╔══
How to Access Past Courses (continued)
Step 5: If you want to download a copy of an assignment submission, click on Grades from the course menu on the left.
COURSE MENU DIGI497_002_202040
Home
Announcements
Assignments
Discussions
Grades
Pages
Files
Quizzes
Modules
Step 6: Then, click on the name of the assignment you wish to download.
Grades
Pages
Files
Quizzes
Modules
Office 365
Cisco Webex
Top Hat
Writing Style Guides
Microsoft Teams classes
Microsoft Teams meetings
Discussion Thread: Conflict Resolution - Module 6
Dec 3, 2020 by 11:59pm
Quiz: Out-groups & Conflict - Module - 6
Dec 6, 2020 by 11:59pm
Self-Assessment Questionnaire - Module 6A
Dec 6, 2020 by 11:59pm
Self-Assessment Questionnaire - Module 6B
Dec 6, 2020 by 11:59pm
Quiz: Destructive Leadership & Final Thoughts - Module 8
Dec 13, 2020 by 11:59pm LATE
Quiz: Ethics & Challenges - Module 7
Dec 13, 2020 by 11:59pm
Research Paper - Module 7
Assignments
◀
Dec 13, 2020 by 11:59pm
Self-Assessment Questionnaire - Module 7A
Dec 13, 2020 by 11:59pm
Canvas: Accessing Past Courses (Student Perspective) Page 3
╚══
→ Work instructions: Extract from the data every line where "Courses" shows up.

→ Task result:
How to Access Past Courses (continued)
Canvas: Accessing Past Courses (Student Perspective) Page 3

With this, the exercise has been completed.